Depersonalization/derealization disorder is a form of dissociative disorder characterized by periods of feeling disconnected or detached from one’s body and thoughts (depersonalization). It is usually an episodic state and is often associated with epilepsy, brain diseases, certain personality disorders, and substance abuse. Cannabis is notably associated with depersonalization, 7 which may later become chronic in nature. 8 Weekly cannabis smoking for nearly the last 5 months in this case may be a potential contributor for genital depersonalization.

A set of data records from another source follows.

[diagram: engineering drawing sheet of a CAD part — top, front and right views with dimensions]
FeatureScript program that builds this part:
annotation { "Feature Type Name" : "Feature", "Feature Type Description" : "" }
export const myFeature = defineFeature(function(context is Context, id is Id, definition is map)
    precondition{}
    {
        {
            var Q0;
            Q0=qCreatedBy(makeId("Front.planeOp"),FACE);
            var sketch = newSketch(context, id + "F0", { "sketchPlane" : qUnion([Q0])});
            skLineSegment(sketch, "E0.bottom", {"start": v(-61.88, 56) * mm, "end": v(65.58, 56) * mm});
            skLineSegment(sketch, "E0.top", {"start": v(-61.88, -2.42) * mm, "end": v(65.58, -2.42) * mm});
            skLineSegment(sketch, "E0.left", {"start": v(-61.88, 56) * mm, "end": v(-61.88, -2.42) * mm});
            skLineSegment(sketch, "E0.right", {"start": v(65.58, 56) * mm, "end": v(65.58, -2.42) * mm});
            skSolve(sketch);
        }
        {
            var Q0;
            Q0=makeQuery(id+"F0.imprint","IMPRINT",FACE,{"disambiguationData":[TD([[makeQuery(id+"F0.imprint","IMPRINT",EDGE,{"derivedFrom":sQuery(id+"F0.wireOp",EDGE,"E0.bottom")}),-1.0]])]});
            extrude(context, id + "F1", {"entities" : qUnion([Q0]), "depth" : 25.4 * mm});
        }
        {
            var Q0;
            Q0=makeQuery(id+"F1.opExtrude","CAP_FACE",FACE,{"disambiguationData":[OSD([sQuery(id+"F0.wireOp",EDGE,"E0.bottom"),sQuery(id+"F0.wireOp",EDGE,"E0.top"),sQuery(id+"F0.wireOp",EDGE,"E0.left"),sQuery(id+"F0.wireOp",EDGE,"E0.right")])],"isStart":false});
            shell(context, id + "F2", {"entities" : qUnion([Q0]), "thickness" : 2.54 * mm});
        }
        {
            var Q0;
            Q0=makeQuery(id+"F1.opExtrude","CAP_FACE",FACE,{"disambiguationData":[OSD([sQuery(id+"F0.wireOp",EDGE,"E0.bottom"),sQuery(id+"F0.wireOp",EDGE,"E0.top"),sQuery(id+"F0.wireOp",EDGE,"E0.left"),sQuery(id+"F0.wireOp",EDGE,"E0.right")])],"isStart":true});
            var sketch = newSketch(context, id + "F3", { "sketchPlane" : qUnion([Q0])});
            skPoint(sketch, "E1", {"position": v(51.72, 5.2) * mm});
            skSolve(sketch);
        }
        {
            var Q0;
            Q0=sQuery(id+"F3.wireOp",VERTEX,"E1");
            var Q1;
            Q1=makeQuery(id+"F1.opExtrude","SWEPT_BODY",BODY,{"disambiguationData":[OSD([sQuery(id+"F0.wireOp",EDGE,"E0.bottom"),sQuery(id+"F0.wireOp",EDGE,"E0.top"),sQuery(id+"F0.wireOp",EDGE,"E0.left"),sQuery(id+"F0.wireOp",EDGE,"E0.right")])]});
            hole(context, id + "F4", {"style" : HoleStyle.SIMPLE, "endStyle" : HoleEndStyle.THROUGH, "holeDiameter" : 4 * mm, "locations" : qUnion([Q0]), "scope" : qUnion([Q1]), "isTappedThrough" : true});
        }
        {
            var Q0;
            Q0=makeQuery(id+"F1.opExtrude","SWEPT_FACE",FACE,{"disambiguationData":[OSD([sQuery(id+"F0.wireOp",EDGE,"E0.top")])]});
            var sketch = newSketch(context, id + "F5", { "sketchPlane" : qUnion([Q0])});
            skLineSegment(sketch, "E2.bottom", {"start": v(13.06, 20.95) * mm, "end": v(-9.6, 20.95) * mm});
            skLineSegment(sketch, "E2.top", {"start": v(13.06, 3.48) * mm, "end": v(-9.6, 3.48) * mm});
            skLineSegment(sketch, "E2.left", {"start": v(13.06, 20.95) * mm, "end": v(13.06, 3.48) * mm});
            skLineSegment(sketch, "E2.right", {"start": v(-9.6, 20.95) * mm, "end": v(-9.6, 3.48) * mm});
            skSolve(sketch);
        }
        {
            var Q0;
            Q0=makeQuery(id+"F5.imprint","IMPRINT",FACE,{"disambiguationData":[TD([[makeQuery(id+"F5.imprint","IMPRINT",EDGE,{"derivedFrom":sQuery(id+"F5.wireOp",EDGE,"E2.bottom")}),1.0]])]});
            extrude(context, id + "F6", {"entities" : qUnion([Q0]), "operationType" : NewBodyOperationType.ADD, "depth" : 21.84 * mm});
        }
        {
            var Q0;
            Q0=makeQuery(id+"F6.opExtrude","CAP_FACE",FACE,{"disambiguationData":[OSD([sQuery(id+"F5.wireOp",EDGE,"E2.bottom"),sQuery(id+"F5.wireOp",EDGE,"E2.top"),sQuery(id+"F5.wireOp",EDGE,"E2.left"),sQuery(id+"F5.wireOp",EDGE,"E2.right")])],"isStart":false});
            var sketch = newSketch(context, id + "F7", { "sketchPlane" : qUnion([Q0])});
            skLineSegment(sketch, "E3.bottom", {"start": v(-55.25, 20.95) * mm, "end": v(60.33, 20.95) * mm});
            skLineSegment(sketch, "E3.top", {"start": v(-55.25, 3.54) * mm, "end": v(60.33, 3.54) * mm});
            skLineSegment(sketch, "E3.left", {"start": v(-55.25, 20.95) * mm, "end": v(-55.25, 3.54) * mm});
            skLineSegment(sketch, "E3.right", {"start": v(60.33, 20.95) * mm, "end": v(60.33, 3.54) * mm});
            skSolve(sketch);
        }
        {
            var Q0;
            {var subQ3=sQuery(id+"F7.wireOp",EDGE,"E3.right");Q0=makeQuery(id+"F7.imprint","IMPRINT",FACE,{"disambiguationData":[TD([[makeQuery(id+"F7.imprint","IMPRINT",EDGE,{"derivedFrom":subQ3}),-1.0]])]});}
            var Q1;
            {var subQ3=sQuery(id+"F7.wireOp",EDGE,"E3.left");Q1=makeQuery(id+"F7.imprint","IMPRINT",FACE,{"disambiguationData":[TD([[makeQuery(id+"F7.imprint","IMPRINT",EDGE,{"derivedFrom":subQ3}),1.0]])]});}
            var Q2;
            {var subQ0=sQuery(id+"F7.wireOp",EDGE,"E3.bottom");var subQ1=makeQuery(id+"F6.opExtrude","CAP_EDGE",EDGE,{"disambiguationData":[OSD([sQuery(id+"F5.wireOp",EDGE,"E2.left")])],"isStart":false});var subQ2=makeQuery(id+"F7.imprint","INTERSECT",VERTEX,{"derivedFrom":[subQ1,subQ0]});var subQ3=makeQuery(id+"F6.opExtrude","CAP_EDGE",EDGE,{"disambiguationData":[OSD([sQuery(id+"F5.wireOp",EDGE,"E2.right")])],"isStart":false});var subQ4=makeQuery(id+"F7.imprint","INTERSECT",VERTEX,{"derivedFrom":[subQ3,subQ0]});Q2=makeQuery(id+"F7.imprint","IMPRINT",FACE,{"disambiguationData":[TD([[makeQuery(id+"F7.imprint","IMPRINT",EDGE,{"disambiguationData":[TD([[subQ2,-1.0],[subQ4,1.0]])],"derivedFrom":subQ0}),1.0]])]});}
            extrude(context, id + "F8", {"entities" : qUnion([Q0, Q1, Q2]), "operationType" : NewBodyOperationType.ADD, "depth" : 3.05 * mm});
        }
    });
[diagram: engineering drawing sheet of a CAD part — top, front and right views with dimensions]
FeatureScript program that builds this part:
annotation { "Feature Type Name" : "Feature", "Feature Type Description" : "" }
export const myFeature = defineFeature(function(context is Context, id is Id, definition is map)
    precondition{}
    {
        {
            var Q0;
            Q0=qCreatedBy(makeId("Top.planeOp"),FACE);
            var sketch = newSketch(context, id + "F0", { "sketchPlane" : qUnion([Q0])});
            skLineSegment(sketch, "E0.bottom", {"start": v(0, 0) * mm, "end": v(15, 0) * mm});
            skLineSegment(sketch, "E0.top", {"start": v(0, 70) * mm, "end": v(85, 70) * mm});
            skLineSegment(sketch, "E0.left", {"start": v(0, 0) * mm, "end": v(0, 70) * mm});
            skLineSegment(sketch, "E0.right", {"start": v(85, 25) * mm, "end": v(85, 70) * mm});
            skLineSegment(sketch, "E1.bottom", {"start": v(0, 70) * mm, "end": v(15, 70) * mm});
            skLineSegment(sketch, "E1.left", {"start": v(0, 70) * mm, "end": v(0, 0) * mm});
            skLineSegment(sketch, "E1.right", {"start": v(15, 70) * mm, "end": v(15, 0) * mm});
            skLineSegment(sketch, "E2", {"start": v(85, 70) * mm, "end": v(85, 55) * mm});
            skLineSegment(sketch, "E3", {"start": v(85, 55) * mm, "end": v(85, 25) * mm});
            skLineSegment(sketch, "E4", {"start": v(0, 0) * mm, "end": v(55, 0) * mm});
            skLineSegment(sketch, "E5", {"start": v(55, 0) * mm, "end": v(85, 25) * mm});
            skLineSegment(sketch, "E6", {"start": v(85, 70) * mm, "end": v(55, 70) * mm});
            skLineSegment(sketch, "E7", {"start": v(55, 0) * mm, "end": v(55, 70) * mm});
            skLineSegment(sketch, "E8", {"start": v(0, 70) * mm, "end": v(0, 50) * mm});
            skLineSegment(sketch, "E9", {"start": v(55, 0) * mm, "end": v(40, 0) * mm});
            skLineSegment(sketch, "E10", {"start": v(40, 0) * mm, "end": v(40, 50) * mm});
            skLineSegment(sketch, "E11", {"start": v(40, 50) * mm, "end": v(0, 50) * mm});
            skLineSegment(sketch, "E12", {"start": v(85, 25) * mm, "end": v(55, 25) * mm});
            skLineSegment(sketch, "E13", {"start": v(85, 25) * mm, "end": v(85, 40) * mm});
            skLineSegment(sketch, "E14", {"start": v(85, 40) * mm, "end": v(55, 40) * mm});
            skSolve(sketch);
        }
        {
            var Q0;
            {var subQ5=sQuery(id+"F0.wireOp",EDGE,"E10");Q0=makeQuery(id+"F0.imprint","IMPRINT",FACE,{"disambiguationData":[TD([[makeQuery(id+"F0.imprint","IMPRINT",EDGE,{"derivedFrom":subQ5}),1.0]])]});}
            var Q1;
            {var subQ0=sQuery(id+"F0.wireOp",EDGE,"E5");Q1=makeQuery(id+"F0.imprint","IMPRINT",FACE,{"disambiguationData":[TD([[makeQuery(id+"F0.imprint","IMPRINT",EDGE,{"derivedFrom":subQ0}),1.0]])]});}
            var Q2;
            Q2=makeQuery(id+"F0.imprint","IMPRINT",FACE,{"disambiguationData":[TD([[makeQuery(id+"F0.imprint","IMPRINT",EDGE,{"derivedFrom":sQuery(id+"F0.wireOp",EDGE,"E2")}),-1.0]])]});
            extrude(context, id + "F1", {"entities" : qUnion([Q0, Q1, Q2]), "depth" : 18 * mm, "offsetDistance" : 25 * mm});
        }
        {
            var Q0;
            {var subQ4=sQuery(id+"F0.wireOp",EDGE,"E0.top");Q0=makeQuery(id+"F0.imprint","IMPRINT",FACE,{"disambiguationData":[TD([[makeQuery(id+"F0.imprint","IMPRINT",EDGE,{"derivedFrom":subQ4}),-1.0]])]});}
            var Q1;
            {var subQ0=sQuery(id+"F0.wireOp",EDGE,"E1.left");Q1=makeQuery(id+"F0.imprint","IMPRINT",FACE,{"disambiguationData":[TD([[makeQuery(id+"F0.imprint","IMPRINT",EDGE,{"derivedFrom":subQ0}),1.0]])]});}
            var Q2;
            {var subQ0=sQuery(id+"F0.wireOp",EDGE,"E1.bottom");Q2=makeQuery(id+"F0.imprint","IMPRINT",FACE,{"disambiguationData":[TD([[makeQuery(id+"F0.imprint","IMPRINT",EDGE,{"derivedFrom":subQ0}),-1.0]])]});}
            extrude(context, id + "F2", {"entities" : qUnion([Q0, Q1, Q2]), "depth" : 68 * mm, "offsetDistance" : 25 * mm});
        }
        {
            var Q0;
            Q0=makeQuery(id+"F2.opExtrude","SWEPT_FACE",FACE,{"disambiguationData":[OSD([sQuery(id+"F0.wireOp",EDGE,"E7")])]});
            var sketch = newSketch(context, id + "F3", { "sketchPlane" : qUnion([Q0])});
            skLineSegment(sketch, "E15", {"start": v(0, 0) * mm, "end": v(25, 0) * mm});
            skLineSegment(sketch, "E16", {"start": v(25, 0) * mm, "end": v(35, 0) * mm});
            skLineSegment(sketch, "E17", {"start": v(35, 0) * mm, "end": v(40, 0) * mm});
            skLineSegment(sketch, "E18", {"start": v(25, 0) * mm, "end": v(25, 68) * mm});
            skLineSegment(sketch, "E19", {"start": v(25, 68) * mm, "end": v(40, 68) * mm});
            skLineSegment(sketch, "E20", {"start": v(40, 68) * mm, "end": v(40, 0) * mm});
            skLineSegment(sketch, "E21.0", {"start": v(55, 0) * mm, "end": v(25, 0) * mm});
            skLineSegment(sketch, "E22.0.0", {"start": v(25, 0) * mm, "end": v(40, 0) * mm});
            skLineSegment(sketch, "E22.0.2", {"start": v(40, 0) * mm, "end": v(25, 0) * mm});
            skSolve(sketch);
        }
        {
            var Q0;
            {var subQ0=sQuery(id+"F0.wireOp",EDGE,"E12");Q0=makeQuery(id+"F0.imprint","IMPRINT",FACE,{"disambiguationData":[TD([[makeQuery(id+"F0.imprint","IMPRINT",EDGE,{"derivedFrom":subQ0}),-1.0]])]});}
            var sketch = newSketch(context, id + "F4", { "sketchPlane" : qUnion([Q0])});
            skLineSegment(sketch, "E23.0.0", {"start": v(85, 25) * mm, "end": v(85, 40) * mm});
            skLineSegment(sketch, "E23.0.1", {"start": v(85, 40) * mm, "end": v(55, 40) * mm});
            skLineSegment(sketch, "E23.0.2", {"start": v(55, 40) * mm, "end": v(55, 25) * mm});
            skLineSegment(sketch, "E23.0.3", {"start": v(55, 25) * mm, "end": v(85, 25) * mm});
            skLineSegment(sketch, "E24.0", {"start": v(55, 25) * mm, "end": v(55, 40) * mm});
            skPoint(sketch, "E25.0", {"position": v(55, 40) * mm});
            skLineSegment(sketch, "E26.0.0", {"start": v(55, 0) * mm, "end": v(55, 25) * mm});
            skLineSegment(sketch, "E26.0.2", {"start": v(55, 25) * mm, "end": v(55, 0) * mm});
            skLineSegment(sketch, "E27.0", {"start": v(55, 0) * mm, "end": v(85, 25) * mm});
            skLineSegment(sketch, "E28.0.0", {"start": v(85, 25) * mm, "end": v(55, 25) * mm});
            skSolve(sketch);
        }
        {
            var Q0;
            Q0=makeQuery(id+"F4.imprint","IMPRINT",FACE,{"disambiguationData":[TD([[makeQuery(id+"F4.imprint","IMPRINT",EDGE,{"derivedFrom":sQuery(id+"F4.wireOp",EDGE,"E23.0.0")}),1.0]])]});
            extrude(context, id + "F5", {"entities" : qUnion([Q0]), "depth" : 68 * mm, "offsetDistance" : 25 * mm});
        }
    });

The two other clinical conditions in the differential diagnosis are essential. The first one is delusional hypochondriasis and depression. Major depression might have mood-congruent psychotic symptoms like somatic delusion, for example, dysmorphophobia. 9 Asomatognosia is the other issue of consideration, which means lack of recognition of the body, which is a pathological somaesthetic experience that the parts of the body are “missing, are stolen or have decayed.” 10 Moreover, the denial of boy part (s) is not associated with identifying a person responsible for the loss (or theft). There is no evidence of any focal brain lesion in the present case.
Conclusion
The cases with subjective perceptual genital symptoms need very careful clinical analysis. Depression, psychosis, Cotard syndrome, depersonalization-derealization, asomatognosia, and even body-dysmorphic disorders (penile dysmorphophobia) 11 are the potential clinical issues to be differentiated for proper diagnosis and treatment. We attempted a modified psychodrama therapy approach along with antidepressant and anti-anxiety medications with success. His positive response (regaining of genital organs) with staged drama resembles somewhat similar responses in conversion disorder (limb paralysis), but we do not have an easy answer to how all these worked for him. His belief and trust that the lost genitals can also be recovered played a vital role in this dramatic treatment approach and his recovery. He once said that he heard from his old grandmother that in the village side witches or “night ghosts” (Nishi) steal penises and often return the stolen objects if they are appropriated through traditional rituals. We believe that this rural cultural background of the subject was conducive for this psychodrama therapy approach.
Footnotes
Declaration of Conflicting Interests
The authors declared no potential conflicts of interest with respect to the research, authorship and/or publication of this article.
Ethical Declaration
The authors are thankful to the patient for giving informed consent for his case’s unanimous presentation. It was obtained by respecting his right to privacy and taken in a manner consistent with the guidelines of the World Health Organization and the declaration of Helsinki. Ethical Committee of IPGME&R approved this presentation.
Funding
The authors received no financial support for the research, authorship and/or publication of this article.